As stakeholders come together at the upcoming fourth annual National Leadership Summit on the 340B Drug Discount Program, now is the time to take a closer look at whether this program is meeting its intended purpose. It is time to revisit hospital eligibility criteria for the program to ensure the program benefits vulnerable or uninsured patients. We should also safeguard the ability of entities truly serving needy patients to continue doing so.
Congress created the 340B program in 1992 to help vulnerable, uninsured patients gain better access to prescription medicines. However, since its inception, the 340B program has grown exponentially and unsustainably, and the latest study from the Alliance for Integrity and Reform of 340B (AIR340B) projects that it will continue to grow at an unprecedented rate over the next five years.
Analyzing the data on total drug purchases through 340B, the study found that by 2021, the program is expected to spend $23 billion at the 340B sales price in total drug purchases. This would be higher than Medicare Part B current spending on drug reimbursements. The study also shows that the 340B program doubled in size from 2010 to 2015 and expanded by an additional 66 percent between 2013 and 2015 alone.
Additionally, despite the growth of the program and the increase in drug purchases, there is little evidence that patients are actually benefiting from this rapid expansion. Instead, increases are caused by things like physician practice acquisitions and unregulated contract pharmacy utilization. As 340B-participating hospitals acquire independent physician practices, we see an increase in health care costs for patients, as treatment shifts from physician’s offices to more complex and costly hospital outpatient departments, which often have higher reimbursement rates.

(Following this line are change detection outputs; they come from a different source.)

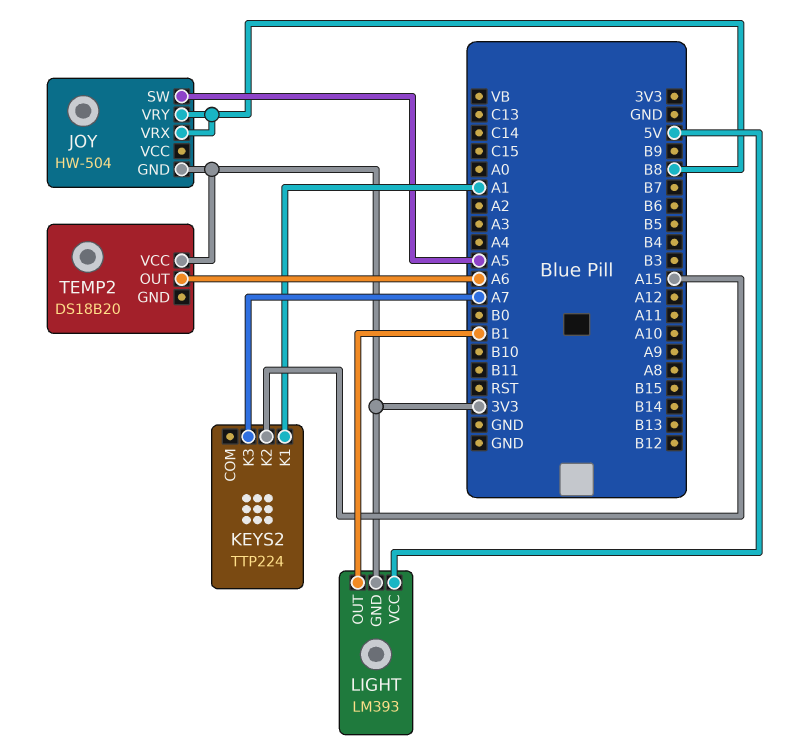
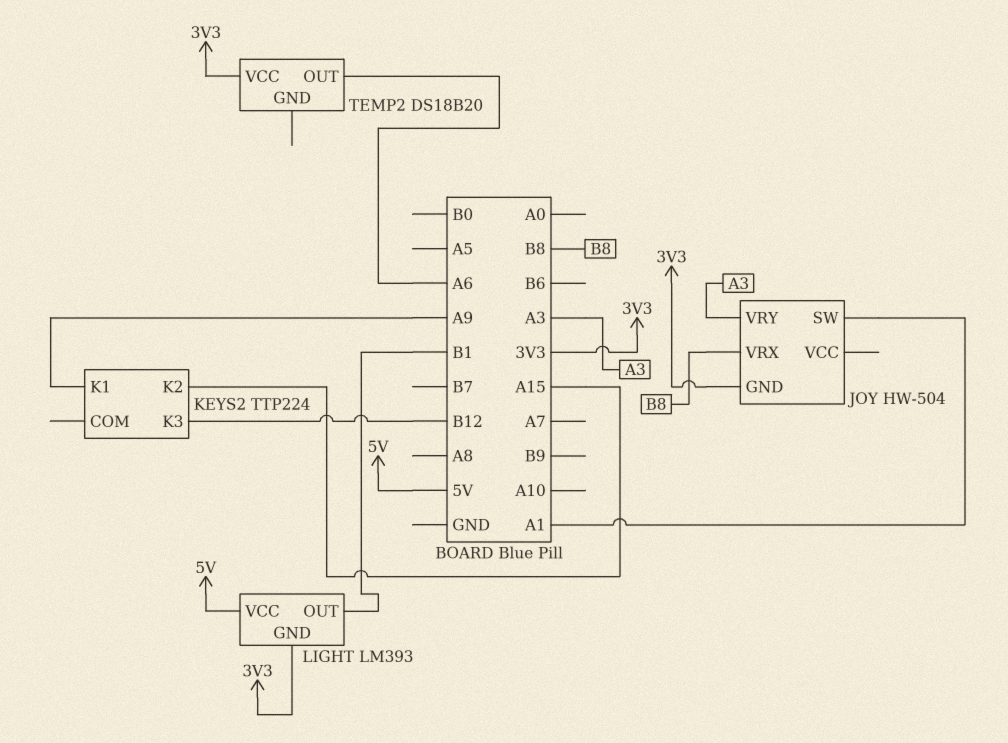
JOY pin SW: A5 -> A1
JOY pin VRY: B8 -> A3
KEYS2 pin K1: A1 -> A9
KEYS2 pin K3: A7 -> B12

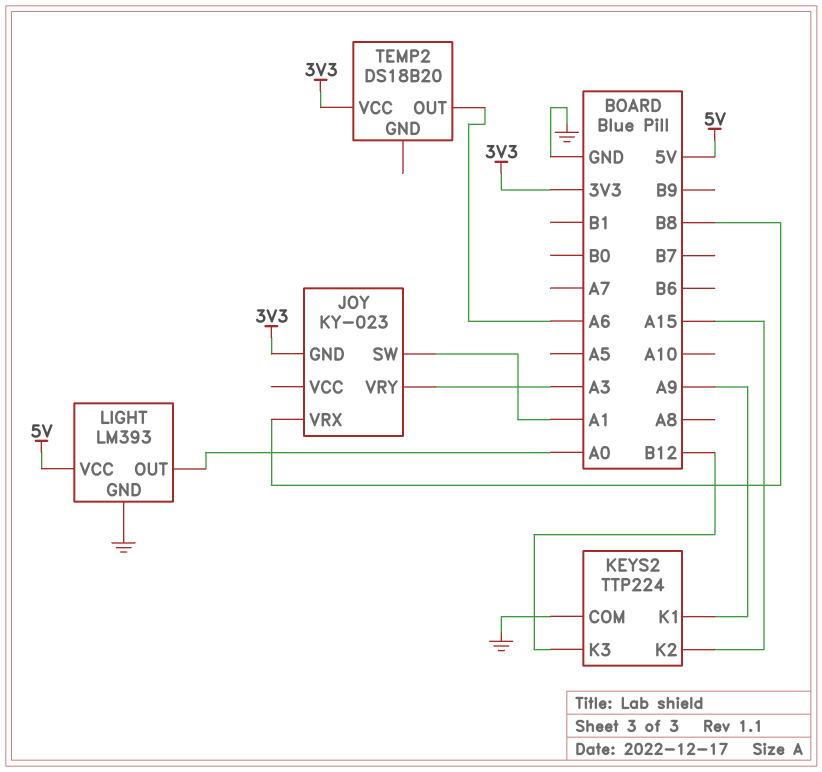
JOY: HW-504 -> KY-023
KEYS2 pin COM: none -> GND
LIGHT pin GND: 3V3 -> GND
LIGHT pin OUT: B1 -> A0

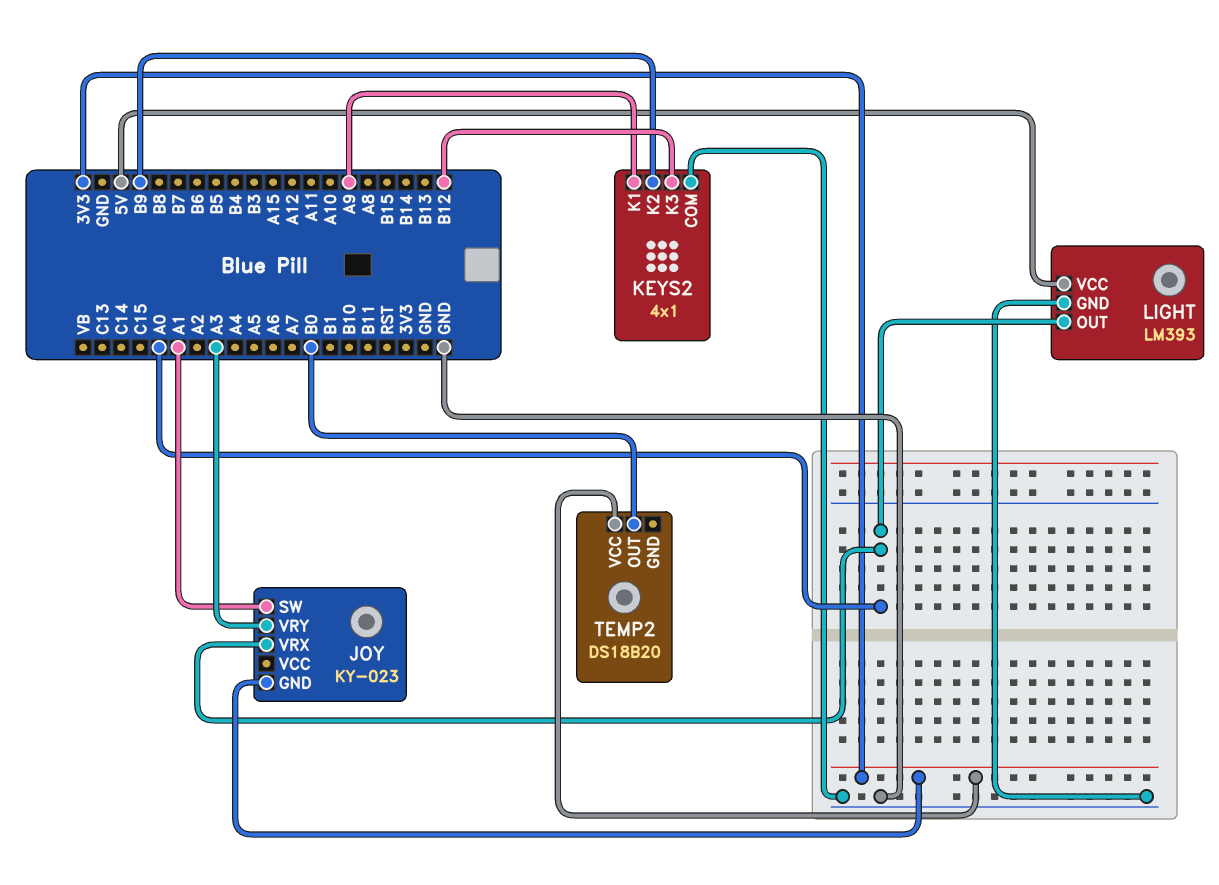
JOY pin VRX: B8 -> A0
KEYS2: TTP224 -> 4x1
KEYS2 pin K2: A15 -> B9
TEMP2 pin OUT: A6 -> B0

Low rates of charity care and the growing number of contract pharmacies located outside of underserved communities also contribute to the growth of the program, with contract pharmacy utilization operating in a largely unregulated environment and surpassing six billion dollars by 2021. These changes are driving up health care costs for patients in need without providing any tangible benefits.
In addition to its own unsustainability, the study also found the growth of the 340B program could impact broader industry trends. From 2010 to 2015, 340B hospitals have grown from accounting for 13 percent of Medicare Part B drug reimbursement in 2010 to 25 percent by 2015. This growth is due in part to new hospitals enrolling in the 340B program, but also due to expanded drug purchasing at existing 340B hospitals. As more patients are shifted from their physician’s offices to higher-cost outpatient departments at hospitals, a larger percentage of drug purchases could go through the highly discounted 340B channel. This could lead to higher drug costs for the health care system across the board.
Though well-intentioned and serving as an important safety net for vulnerable patients, the 340B program has certainly strayed away from its original intent. Years of unchecked growth, combined with a lack of oversight, have resulted in unsustainable growth. There is no better time than now to make essential changes to the 340B program so it targets true safety-net hospitals and upholds its commitment to patients in need.
Stephane Silverman is a spokeswoman for the Alliance for Integrity and Reform of 340B.